Supreme Court rulings reflect changing times
STEVE HUNTLEY email@example.com June 27, 2013 4:44PM
Supporters of the Voting Rights Act listen to speakers discussing today's rulings outside the U.S. Supreme Court building on June 25, 2013 in Washington, DC. The court ruled that Section 4 of the Voting Rights Act, which aimed at protecting minority voter
Updated: July 30, 2013 7:39AM
The 20th century is receding further and further into the rearview mirror, and the nation is struggling to come to terms with the changing realities of a new epoch. Nowhere was that clearer than in the U.S. Supreme Court decisions this week trying to navigate the crosscurrents of American sentiment and experience in race relations and gay rights. Both sides in the emotional cases could claim a degree of success while consoling themselves over less-than-complete victories — an outcome that reflected the journey America is on.

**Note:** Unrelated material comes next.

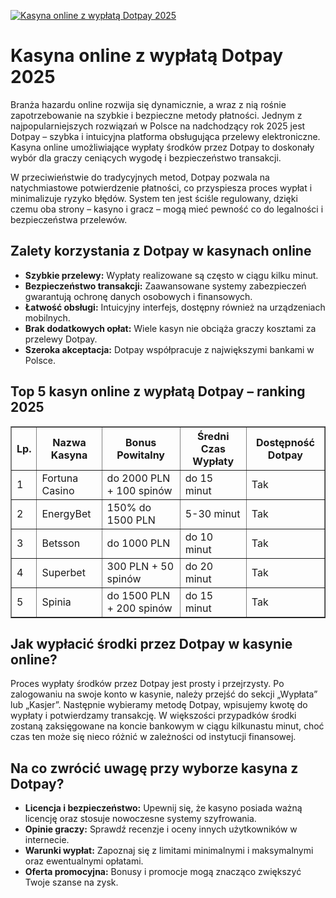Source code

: [![Kasyna online z wypłatą Dotpay 2025](https://123-caf.pages.dev/gitsignup.png)](https://vrmoo.ru/Bt82HjjY)

<h1>Kasyna online z wypłatą Dotpay 2025</h1> <p>Branża hazardu online rozwija się dynamicznie, a wraz z nią rośnie zapotrzebowanie na szybkie i bezpieczne metody płatności. Jednym z najpopularniejszych rozwiązań w Polsce na nadchodzący rok 2025 jest Dotpay – szybka i intuicyjna platforma obsługująca przelewy elektroniczne. Kasyna online umożliwiające wypłaty środków przez Dotpay to doskonały wybór dla graczy ceniących wygodę i bezpieczeństwo transakcji.</p>  <p>W przeciwieństwie do tradycyjnych metod, Dotpay pozwala na natychmiastowe potwierdzenie płatności, co przyspiesza proces wypłat i minimalizuje ryzyko błędów. System ten jest ściśle regulowany, dzięki czemu oba strony – kasyno i gracz – mogą mieć pewność co do legalności i bezpieczeństwa przelewów.</p>  <h2>Zalety korzystania z Dotpay w kasynach online</h2> <ul>   <li><strong>Szybkie przelewy:</strong> Wypłaty realizowane są często w ciągu kilku minut.</li>   <li><strong>Bezpieczeństwo transakcji:</strong> Zaawansowane systemy zabezpieczeń gwarantują ochronę danych osobowych i finansowych.</li>   <li><strong>Łatwość obsługi:</strong> Intuicyjny interfejs, dostępny również na urządzeniach mobilnych.</li>   <li><strong>Brak dodatkowych opłat:</strong> Wiele kasyn nie obciąża graczy kosztami za przelewy Dotpay.</li>   <li><strong>Szeroka akceptacja:</strong> Dotpay współpracuje z największymi bankami w Polsce.</li> </ul>  <h2>Top 5 kasyn online z wypłatą Dotpay – ranking 2025</h2> <table border="1" cellpadding="8" cellspacing="0" style="border-collapse: collapse; width: 100%;">   <thead>     <tr>       <th>Lp.</th>       <th>Nazwa Kasyna</th>       <th>Bonus Powitalny</th>       <th>Średni Czas Wypłaty</th>       <th>Dostępność Dotpay</th>     </tr>   </thead>   <tbody>     <tr>       <td>1</td>       <td>Fortuna Casino</td>       <td>do 2000 PLN + 100 spinów</td>       <td>do 15 minut</td>       <td>Tak</td>     </tr>     <tr>       <td>2</td>       <td>EnergyBet</td>       <td>150% do 1500 PLN</td>       <td>5-30 minut</td>       <td>Tak</td>     </tr>     <tr>       <td>3</td>       <td>Betsson</td>       <td>do 1000 PLN</td>       <td>do 10 minut</td>       <td>Tak</td>     </tr>     <tr>       <td>4</td>       <td>Superbet</td>       <td>300 PLN + 50 spinów</td>       <td>do 20 minut</td>       <td>Tak</td>     </tr>     <tr>       <td>5</td>       <td>Spinia</td>       <td>do 1500 PLN + 200 spinów</td>       <td>do 15 minut</td>       <td>Tak</td>     </tr>   </tbody> </table>  <h2>Jak wypłacić środki przez Dotpay w kasynie online?</h2> <p>Proces wypłaty środków przez Dotpay jest prosty i przejrzysty. Po zalogowaniu na swoje konto w kasynie, należy przejść do sekcji „Wypłata” lub „Kasjer”. Następnie wybieramy metodę Dotpay, wpisujemy kwotę do wypłaty i potwierdzamy transakcję. W większości przypadków środki zostaną zaksięgowane na koncie bankowym w ciągu kilkunastu minut, choć czas ten może się nieco różnić w zależności od instytucji finansowej.</p>  <h2>Na co zwrócić uwagę przy wyborze kasyna z Dotpay?</h2> <ul>   <li><strong>Licencja i bezpieczeństwo:</strong> Upewnij się, że kasyno posiada ważną licencję oraz stosuje nowoczesne systemy szyfrowania.</li>   <li><strong>Opinie graczy:</strong> Sprawdź recenzje i oceny innych użytkowników w internecie.</li>   <li><strong>Warunki wypłat:</strong> Zapoznaj się z limitami minimalnymi i maksymalnymi oraz ewentualnymi opłatami.</li>   <li><strong>Oferta promocyjna:</strong> Bonusy i promocje mogą znacząco zwiększyć Twoje szanse na zysk.</li> </ul>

In an affirmative action case from the University of Texas, the high court did not, as many suspected it might, rule on the constitutionality of racial preferences in student admissions. The justices sent the case back to a lower court with instructions to apply the highest level of scrutiny to the university’s claims that it needed sometimes to consider race as one factor in the many it contemplates in putting together a diverse student body.
In short, affirmative action survived but perhaps just barely. That sounds like a reflection on our changing times. No one would argue that racial discrimination in college admissions, however noble its ends may be, should go on forever — and a previous high court decision said it couldn’t. The case for racial preferences as a measure to ensure campus diversity weakens every year as the nation’s changing demographic trends forecast that in 20 years non-Hispanic whites will no longer constitute a majority of the U.S. population.
A more definitive ruling emerged in the court’s declaring that a key provision of the 1965 Voting Rights Act was unconstitutional. This decision noted that the states, mostly in the South and West, singled out for special punitive treatment — they had to get federal clearance on any voting system changes — were being held accountable for conditions existing four decades ago when white-run local and state governments ruthlessly suppressed African Americans. Chief Justice John Roberts observed that in five of the states covered by this provision, voter turnout now is higher for blacks than whites. The court affirmed the major plank of the law that states and localities could be sued over racial discrimination in voting and elections. It just said that if the federal government wants to single out specific jurisdictions for special scrutiny, Congress must establish up-to-date standards based on current realities for putting that burden on them and not rely on Jim Crow-era data.
None of this is to say that racism has disappeared, only that we’re living in the age of Barack Obama, not in the era of George Wallace and Lester Maddox.
In the week’s other big decision, on gay rights, the justices rejected the Defense of Marriage Act as a federal intrusion on the long-established right of states to set the requirements for marriage. What’s more, the decision, written by conservative Justice Anthony Kennedy, was filled with language extolling the integrity and legitimacy of gay unions. Perhaps mindful of the havoc wreaked on the nation’s politics by the court’s 1973 abortion ruling taking that issue out of the hands of citizens, the justices did not declare a civil right to same-sex marriage. Its closely divided ruling put the court where polls show the nation is — growing, already-majority acceptance of the worth of gay marriage coupled to a belief that states, and not the federal government, should have the power to legalize such unions.
What the court’s rulings this week tell us is that 21st century America is pulling away from the sins and prejudices of the past.